## Available records:
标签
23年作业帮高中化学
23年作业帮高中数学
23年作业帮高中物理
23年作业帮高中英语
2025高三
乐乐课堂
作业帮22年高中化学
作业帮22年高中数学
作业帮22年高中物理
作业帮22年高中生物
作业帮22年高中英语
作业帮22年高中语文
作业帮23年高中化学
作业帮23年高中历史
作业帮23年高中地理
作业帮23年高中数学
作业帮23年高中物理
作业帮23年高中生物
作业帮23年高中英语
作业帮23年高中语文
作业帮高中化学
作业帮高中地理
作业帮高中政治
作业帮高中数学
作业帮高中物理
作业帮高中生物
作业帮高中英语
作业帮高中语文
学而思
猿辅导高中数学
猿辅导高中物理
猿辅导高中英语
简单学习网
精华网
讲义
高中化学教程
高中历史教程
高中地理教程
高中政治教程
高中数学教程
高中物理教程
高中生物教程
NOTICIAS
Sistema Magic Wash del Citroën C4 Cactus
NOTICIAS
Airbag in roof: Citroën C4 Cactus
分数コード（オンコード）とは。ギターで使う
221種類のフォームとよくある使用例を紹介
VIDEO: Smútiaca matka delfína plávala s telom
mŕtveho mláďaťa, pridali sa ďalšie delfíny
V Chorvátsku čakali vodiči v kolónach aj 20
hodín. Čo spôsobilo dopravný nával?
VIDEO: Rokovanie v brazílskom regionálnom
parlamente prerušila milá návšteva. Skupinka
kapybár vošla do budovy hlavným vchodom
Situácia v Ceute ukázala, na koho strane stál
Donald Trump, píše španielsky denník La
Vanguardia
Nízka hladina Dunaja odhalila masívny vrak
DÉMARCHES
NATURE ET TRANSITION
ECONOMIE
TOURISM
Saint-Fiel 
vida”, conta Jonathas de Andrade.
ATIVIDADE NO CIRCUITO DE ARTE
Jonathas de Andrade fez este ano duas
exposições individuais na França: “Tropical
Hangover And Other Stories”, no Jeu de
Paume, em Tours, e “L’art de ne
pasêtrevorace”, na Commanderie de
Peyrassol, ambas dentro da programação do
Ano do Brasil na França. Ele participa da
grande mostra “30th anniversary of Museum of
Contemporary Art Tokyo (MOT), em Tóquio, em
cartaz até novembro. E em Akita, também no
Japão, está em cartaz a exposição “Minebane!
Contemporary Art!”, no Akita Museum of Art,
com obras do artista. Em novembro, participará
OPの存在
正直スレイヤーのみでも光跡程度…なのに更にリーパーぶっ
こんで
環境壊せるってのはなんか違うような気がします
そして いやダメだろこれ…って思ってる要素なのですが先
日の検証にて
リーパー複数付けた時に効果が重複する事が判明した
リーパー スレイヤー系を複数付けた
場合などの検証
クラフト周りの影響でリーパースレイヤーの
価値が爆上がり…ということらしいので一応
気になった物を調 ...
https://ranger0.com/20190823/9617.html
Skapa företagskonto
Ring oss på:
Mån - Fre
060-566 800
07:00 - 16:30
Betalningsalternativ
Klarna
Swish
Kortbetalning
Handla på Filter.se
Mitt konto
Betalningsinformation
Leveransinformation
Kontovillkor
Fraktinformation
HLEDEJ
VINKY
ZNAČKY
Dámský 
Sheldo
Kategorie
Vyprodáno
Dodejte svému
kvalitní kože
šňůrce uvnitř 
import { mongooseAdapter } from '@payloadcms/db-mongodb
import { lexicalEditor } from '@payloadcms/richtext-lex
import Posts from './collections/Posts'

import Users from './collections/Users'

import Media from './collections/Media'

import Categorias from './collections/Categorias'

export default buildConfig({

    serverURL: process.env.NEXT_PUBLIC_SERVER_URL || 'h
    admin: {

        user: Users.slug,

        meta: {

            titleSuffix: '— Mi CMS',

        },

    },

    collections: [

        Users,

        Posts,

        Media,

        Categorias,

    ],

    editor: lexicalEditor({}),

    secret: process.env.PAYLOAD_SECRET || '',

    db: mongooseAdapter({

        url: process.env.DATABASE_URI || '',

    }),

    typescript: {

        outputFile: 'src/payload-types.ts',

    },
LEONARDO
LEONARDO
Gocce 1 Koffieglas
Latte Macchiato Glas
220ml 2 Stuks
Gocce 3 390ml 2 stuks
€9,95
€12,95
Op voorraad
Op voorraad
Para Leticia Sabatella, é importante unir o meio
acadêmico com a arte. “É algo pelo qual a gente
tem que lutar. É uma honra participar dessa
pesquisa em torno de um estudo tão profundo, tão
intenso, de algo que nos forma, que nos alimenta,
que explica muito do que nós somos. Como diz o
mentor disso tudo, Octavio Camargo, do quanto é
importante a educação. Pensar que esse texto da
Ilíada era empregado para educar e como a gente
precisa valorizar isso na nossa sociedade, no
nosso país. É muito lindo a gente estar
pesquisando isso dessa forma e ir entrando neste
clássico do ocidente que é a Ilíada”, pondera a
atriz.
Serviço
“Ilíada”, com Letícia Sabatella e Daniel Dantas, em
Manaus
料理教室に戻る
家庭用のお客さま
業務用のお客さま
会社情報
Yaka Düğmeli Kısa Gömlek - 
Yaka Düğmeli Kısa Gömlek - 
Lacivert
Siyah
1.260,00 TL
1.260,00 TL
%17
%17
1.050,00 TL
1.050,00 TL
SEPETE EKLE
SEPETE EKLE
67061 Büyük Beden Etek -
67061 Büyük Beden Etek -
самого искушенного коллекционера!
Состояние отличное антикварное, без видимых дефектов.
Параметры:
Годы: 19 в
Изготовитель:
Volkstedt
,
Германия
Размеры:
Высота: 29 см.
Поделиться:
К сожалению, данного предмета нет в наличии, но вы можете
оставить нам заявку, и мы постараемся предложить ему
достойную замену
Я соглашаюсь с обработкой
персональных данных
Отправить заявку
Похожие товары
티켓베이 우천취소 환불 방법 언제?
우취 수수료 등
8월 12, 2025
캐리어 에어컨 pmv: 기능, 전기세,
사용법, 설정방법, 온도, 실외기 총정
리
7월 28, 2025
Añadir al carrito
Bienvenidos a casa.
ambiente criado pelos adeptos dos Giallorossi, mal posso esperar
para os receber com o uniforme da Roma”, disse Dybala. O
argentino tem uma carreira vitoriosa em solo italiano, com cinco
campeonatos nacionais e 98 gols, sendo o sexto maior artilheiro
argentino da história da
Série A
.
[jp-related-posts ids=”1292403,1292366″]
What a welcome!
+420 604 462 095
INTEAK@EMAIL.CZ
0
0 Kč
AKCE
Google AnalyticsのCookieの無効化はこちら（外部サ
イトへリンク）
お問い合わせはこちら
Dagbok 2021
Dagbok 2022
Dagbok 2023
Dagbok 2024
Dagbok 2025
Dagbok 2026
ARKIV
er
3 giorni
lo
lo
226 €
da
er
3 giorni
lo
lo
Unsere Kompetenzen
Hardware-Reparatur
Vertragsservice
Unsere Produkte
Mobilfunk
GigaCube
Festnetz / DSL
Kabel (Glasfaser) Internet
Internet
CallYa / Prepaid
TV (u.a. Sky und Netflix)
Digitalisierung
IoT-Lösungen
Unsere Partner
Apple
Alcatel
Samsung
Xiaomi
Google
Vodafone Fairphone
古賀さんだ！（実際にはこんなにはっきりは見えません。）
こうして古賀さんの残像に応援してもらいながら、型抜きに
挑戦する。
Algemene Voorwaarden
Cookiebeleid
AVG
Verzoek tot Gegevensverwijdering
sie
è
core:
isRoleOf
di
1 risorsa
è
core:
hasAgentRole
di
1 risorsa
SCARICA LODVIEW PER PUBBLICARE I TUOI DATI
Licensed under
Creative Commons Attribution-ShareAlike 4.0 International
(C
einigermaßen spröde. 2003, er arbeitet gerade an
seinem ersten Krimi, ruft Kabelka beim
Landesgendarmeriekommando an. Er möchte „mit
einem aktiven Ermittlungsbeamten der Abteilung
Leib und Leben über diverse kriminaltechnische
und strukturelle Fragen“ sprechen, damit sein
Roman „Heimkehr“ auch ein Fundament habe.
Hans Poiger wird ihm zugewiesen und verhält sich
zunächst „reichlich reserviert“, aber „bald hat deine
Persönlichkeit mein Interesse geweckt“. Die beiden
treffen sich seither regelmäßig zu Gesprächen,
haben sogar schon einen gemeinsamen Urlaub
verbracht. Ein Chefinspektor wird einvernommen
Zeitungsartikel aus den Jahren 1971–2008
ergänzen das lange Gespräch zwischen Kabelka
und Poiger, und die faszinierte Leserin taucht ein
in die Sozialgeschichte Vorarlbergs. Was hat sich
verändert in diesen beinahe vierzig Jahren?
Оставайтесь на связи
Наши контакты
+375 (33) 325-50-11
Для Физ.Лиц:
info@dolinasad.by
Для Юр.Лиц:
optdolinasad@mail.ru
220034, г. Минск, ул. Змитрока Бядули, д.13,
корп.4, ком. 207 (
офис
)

## Exercise description:
What is needed is an exact repetition of the lines from the first line of the records through the line containing "parlamente prerušila milá návšteva. Skupinka", both ends included, and nothing more.

## Result:
标签
23年作业帮高中化学
23年作业帮高中数学
23年作业帮高中物理
23年作业帮高中英语
2025高三
乐乐课堂
作业帮22年高中化学
作业帮22年高中数学
作业帮22年高中物理
作业帮22年高中生物
作业帮22年高中英语
作业帮22年高中语文
作业帮23年高中化学
作业帮23年高中历史
作业帮23年高中地理
作业帮23年高中数学
作业帮23年高中物理
作业帮23年高中生物
作业帮23年高中英语
作业帮23年高中语文
作业帮高中化学
作业帮高中地理
作业帮高中政治
作业帮高中数学
作业帮高中物理
作业帮高中生物
作业帮高中英语
作业帮高中语文
学而思
猿辅导高中数学
猿辅导高中物理
猿辅导高中英语
简单学习网
精华网
讲义
高中化学教程
高中历史教程
高中地理教程
高中政治教程
高中数学教程
高中物理教程
高中生物教程
NOTICIAS
Sistema Magic Wash del Citroën C4 Cactus
NOTICIAS
Airbag in roof: Citroën C4 Cactus
分数コード（オンコード）とは。ギターで使う
221種類のフォームとよくある使用例を紹介
VIDEO: Smútiaca matka delfína plávala s telom
mŕtveho mláďaťa, pridali sa ďalšie delfíny
V Chorvátsku čakali vodiči v kolónach aj 20
hodín. Čo spôsobilo dopravný nával?
VIDEO: Rokovanie v brazílskom regionálnom
parlamente prerušila milá návšteva. Skupinka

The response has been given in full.